--- Reading passage Enclosed Below ---
When to Plant Fall Vegetables

Planning dates for fall garden


For some, planting veggies in the fall is second nature. For others, planting veggies can be like naming the constellations: difficult to remember and easy to second guess.

Well, fear not, for we are here to lay out the basics of fall planting that will not only make things easier for you, but also a lot more fun!

The most advantageous perk of fall planting comes with the ease of working in the cooler weather. The vegetable plants you choose will of course have to be capable of roughing it in the cooler temps, but once you have picked your harvest, it’s as easy as pie from there.

As we’ve mentioned before at GrowJoy, testing your soil can be the most critical first step in preparing your garden for the fall and making sure that your investment is returned with the spoils of a beautiful and delicious fall garden.

Testing your soil can be as inexpensive as $1.50, but it can be as valuable as weeding your garden. This test will prepare you for what plants will respond the best come fall, and will allow you to manipulate your garden if you’d like to prepare it for a different veggie.

Amending your garden can be a headache if your soil is not where you’d like it to be, so as always, our expert gardener is on hand to give you quick and credible advice, allowing you to be confident and prepared when it’s time to lay out your veggies.

Once you’ve learned the pH of your garden and have prepared it for any improvements, you can begin deciding on what to plant. Also, finding the right date to plant your veggies is, well, the root of your garden.

The first fall frost date differs, depending on your region. To get the average first frost date in your area, simply go to this link and type in your ZIP Code. From there, you count backwards from the first frost date in accordance with the maturity date of your selected vegetable. It’s wise to go ahead and count back an additional week to give your plant a little breathing room to mature.
--- End of Enclosed Reading passage ---
--- Records Enclosed Below ---
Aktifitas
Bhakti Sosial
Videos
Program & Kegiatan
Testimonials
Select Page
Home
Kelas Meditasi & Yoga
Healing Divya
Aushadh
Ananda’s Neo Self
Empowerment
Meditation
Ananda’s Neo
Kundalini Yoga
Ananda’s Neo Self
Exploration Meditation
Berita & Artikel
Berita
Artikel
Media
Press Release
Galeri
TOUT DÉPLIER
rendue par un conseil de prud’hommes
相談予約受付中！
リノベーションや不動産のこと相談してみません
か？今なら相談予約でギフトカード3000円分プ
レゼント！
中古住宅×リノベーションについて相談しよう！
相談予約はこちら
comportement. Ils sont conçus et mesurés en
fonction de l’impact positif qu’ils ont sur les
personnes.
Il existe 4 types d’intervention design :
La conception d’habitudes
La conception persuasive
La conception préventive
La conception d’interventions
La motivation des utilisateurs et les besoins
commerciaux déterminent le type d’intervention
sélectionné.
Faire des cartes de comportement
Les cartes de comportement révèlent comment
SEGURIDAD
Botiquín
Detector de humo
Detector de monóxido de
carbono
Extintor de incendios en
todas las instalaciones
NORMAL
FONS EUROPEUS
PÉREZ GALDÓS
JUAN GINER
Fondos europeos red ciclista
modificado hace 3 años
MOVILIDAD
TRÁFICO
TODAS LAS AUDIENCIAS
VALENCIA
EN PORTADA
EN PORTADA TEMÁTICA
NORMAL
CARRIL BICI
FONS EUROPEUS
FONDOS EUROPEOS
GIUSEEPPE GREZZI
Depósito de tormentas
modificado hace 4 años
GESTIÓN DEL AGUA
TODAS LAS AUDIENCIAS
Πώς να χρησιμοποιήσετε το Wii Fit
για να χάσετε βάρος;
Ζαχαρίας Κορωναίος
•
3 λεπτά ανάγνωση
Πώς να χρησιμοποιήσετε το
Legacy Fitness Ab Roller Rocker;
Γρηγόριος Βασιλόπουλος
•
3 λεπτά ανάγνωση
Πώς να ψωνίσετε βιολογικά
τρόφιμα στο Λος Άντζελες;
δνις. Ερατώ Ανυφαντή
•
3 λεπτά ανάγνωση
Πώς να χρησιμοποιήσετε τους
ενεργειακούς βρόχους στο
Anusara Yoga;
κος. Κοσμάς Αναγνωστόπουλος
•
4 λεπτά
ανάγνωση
--- End of Enclosed Records ---
*Tasks to carry out*
a - Translate this sentence from the fall planting article into Spanish: "The first fall frost date differs, depending on your region."
b - Write out every line of all the entries above, from the first to the last, without altering any wording, spelling, or punctuation. Leave out the fall planting article.

*Task-by-task outputs*
a - La fecha de la primera helada de otoño varía según tu región.

b -
Aktifitas
Bhakti Sosial
Videos
Program & Kegiatan
Testimonials
Select Page
Home
Kelas Meditasi & Yoga
Healing Divya
Aushadh
Ananda’s Neo Self
Empowerment
Meditation
Ananda’s Neo
Kundalini Yoga
Ananda’s Neo Self
Exploration Meditation
Berita & Artikel
Berita
Artikel
Media
Press Release
Galeri
TOUT DÉPLIER
rendue par un conseil de prud’hommes
相談予約受付中！
リノベーションや不動産のこと相談してみません
か？今なら相談予約でギフトカード3000円分プ
レゼント！
中古住宅×リノベーションについて相談しよう！
相談予約はこちら
comportement. Ils sont conçus et mesurés en
fonction de l’impact positif qu’ils ont sur les
personnes.
Il existe 4 types d’intervention design :
La conception d’habitudes
La conception persuasive
La conception préventive
La conception d’interventions
La motivation des utilisateurs et les besoins
commerciaux déterminent le type d’intervention
sélectionné.
Faire des cartes de comportement
Les cartes de comportement révèlent comment
SEGURIDAD
Botiquín
Detector de humo
Detector de monóxido de
carbono
Extintor de incendios en
todas las instalaciones
NORMAL
FONS EUROPEUS
PÉREZ GALDÓS
JUAN GINER
Fondos europeos red ciclista
modificado hace 3 años
MOVILIDAD
TRÁFICO
TODAS LAS AUDIENCIAS
VALENCIA
EN PORTADA
EN PORTADA TEMÁTICA
NORMAL
CARRIL BICI
FONS EUROPEUS
FONDOS EUROPEOS
GIUSEEPPE GREZZI
Depósito de tormentas
modificado hace 4 años
GESTIÓN DEL AGUA
TODAS LAS AUDIENCIAS
Πώς να χρησιμοποιήσετε το Wii Fit
για να χάσετε βάρος;
Ζαχαρίας Κορωναίος
•
3 λεπτά ανάγνωση
Πώς να χρησιμοποιήσετε το
Legacy Fitness Ab Roller Rocker;
Γρηγόριος Βασιλόπουλος
•
3 λεπτά ανάγνωση
Πώς να ψωνίσετε βιολογικά
τρόφιμα στο Λος Άντζελες;
δνις. Ερατώ Ανυφαντή
•
3 λεπτά ανάγνωση
Πώς να χρησιμοποιήσετε τους
ενεργειακούς βρόχους στο
Anusara Yoga;
κος. Κοσμάς Αναγνωστόπουλος
•
4 λεπτά
ανάγνωση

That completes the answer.